Massively Multiplayer Online (MMO) games are notoriously difficult to review, due to their constantly evolving feature set and rules. Akin to providing a match report of a football game at half-time, an MMO review can only serve as a document of the game at a certain point in time. Need For Speed World has recently exited its ‘beta’ status, meaning the game can only now be considered a finished product, though much is still up for change.
Disclaimers aside, Need for Speed World (NFSW) is a free-to-play open-world racing game, melding previous games in the series such as Most Wanted with the online facility of Criterion’s Burnout Paradise. Players can participate in Sprints (end-to-end races) and Circuits (lapped races) by selecting them from a map interface, or take part in a police pursuit by ramming a local law enforcement vehicle. These features are connected with a free-roaming Explore mode that includes other random players wandering aimlessly around a well-detailed city.
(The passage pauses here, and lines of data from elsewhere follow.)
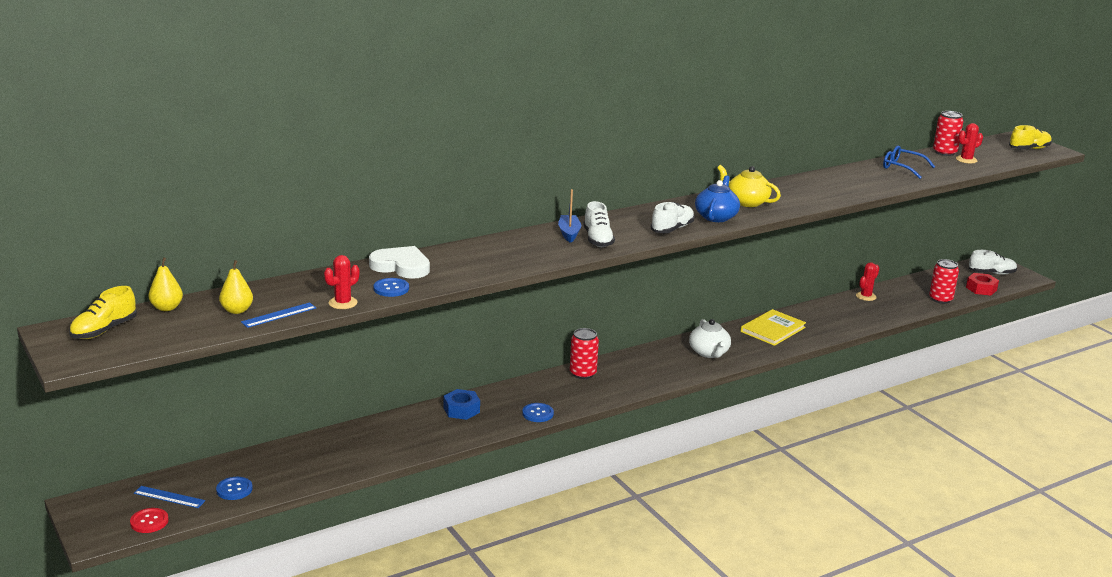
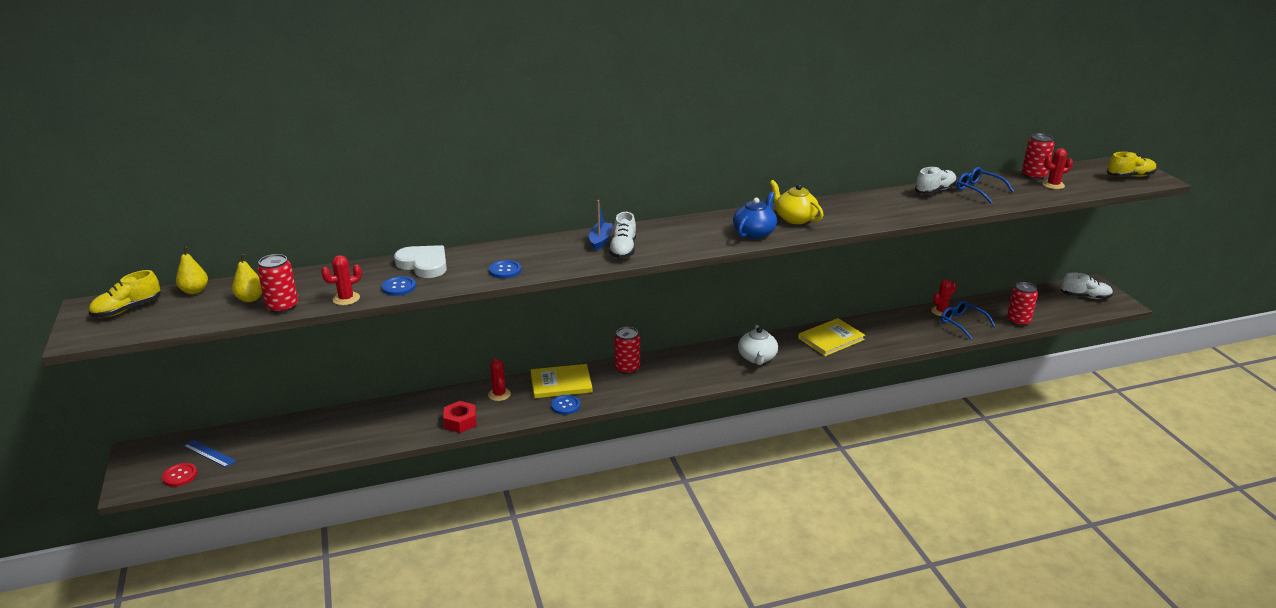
camera: 15 degrees right, 5 degrees up
blue button [216,477,253,500] -> blue button moved to [489,260,521,279]
blue ruler [241,302,316,328] -> red can [257,254,298,313]
blue nut [444,389,480,420] -> red cactus [488,358,511,401]
white shoe [651,202,695,233] -> white shoe moved to [915,167,957,194]
red nut [966,273,999,295] -> red nut moved to [443,401,476,433]
none -> yellow book [530,364,592,398]
none -> blue glasses [941,301,996,340]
The driving itself includes Mario Kart aping power-ups – everything from the standard Nitrous to the infuriating and near game-breaking Traffic Magnet (causing non-player traffic to careen towards an unsuspecting rival) is available, provided you have earned their use first. Power ups can be garnered through a random choice after a race from a deck of 5 cards or purchased using the in-game “Boost” currency.
The environment plays a major part in winning or losing, too. Most of the races have shortcuts, requiring one eye to be on the radar in the corner to anticipate them. Structures marked with red arrows can be driven through to cause a hazard to the drivers behind – everything from scaffolding to a dinosaur model can be employed to stymie any overtaking. Pursuits provide a neat diversion from the racing element, but the time gamble involved in these will put many off – apprehension provides a paltry Rep and Cash payout, but successfully evading the police can earn a reward equivalent to winning multiple races.
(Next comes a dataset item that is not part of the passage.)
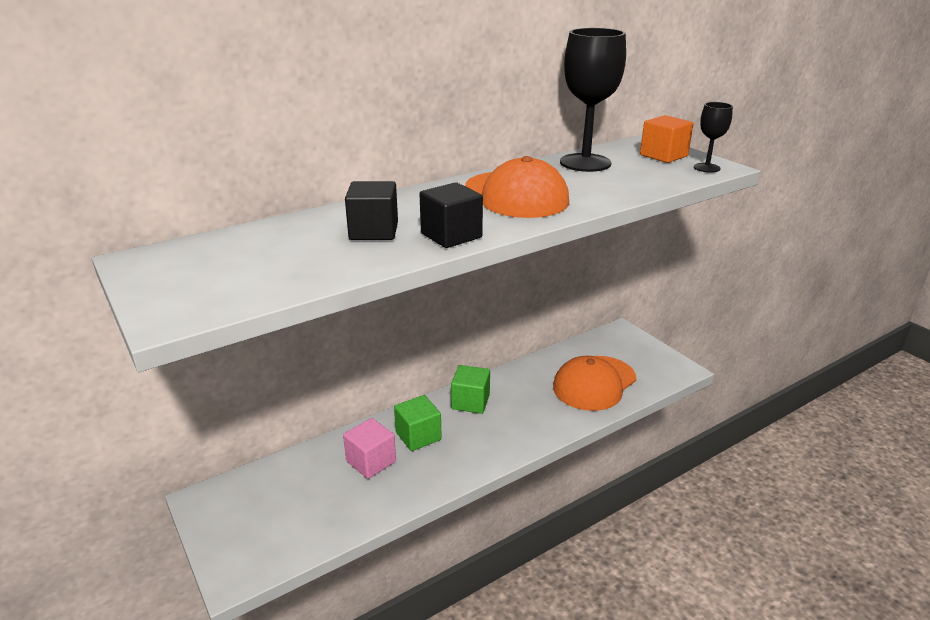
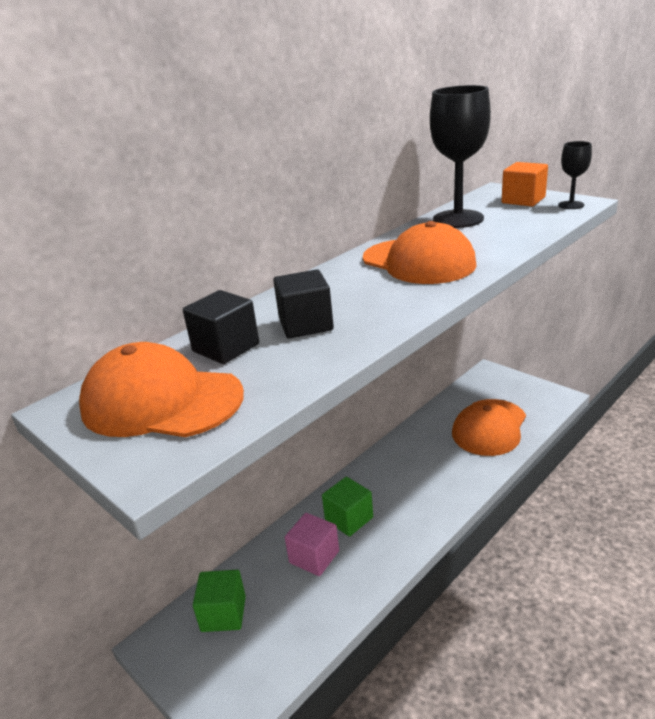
camera: 10 degrees left, 0 degrees up
black cube [420,182,483,248] -> black cube moved to [183,290,259,364]
green cube [451,365,490,414] -> green cube moved to [193,570,246,632]
none -> orange cap [79,342,244,437]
Cars can be bought with Boost or in-game cash, which is earned after taking part in races or pursuits. Experience (or “Rep” as it’s called in the world of NFS) counts towards your Driver Level, which unlocks new cars, skills and power-ups at each level. Customizations prove to be a cheaper alternative to going purchase-mad with the various car models available, improving a car’s top speed, acceleration and handling with a few egregious bodywork additions. EA’s canny money-making schemes are exposed in the car dealer’s showroom in the guise of car rentals – cars with double the capability of the standard models can be rented for three days, for a price, of course.
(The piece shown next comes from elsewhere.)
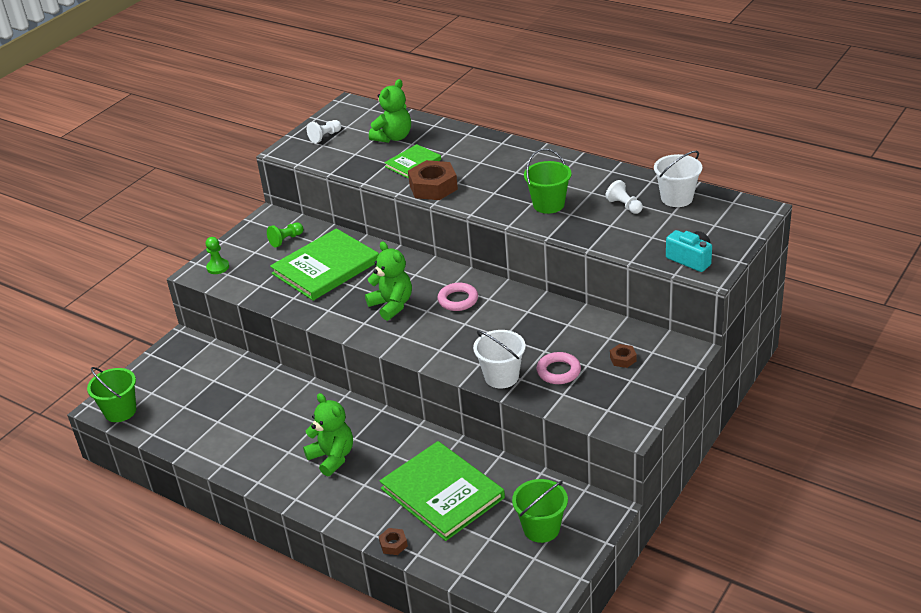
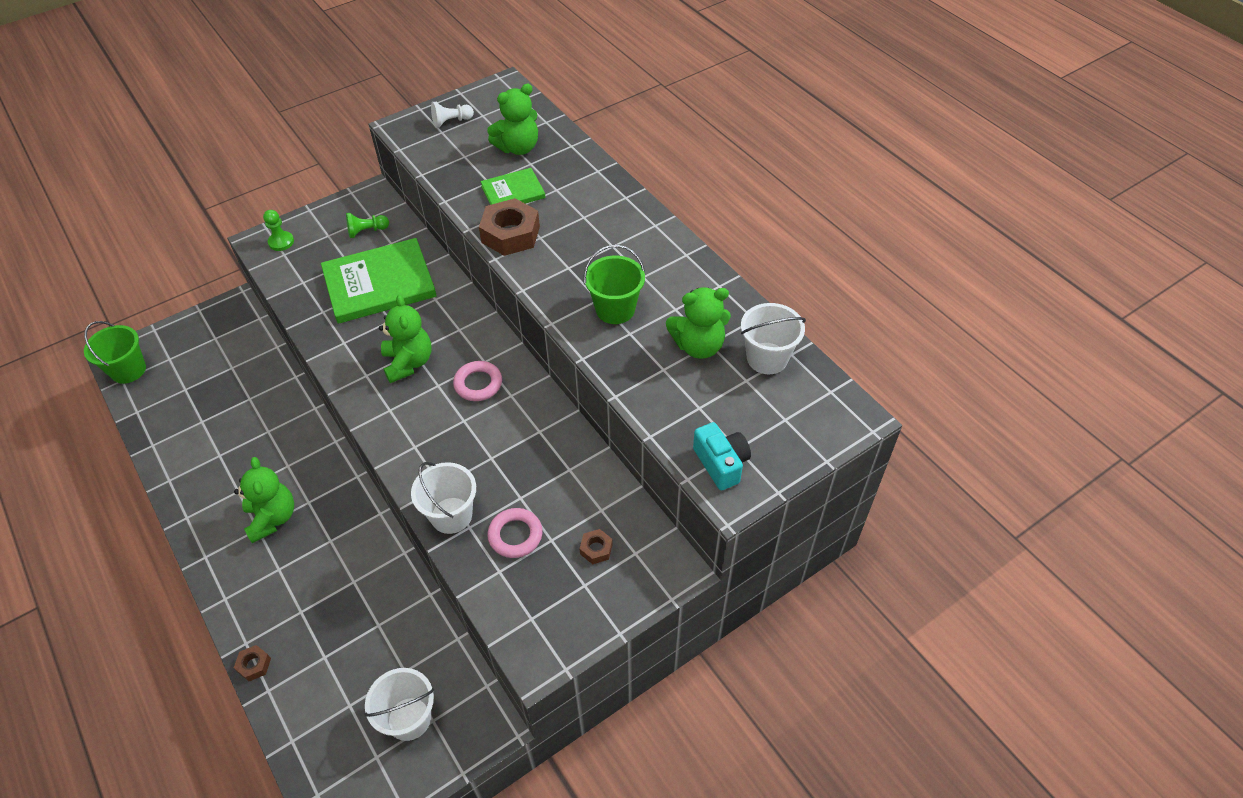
camera: 20 degrees right, 15 degrees up
green book [380,441,505,541] -> none
green bucket [512,479,568,543] -> white bucket [364,668,434,741]
white pawn [605,180,643,214] -> green teddy bear [666,288,731,359]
The graphics are visually impressive and scale well – our high-end PC and mid-level laptop showed little difference in performance. Network issues sometimes creep in though, with juddering cars and empty lobbies occurring more than you might expect at the post-beta stage. Social features such as friend lists and private races abound, though there does not really feel like a need for this stuff since the races are a solitary experience. The Stadium photo mode feels particularly flat and pointless at this stage, with players dropping in, driving around for a bit then warping somewhere else.
For an MMO in relative infancy, NFSW has shown a good foundation of features and the levelling system provides enough incentive to keep people grinding through races, but the Sprints and Circuits do not unlock fast enough to keep the game from feeling a little repetitive between levels. The handling of the vehicles is as arcade-y as you might expect from a Need for Speed title. Expect ramming into a barrier at 130mph to merely impede your progress for a few seconds, because there is no damage to speak of beyond cosmetic fissures. Ambient traffic can cause problems during a race, particularly since they can drive straight through the neon arrows marking the route, often providing a frustrating instant fall down the race placing.
So, as mentioned, the foundations are there. But great MMOs are not about foundations; they need hooks to keep people playing. Currently NFSW’s free-roaming mode is woefully underexploited, and the rigid nature of the races available makes the game feel a little claustrophobic; once you have played each race once, it is all repetition until you unlock the next level. The advantage NFSW has is that it is free to play up until level 10 – after that, it is not possible to level up without putting some hard-earned cash in – but sufficient to decide whether or not it is worth playing. EA still have some work to do before convincing anyone of that.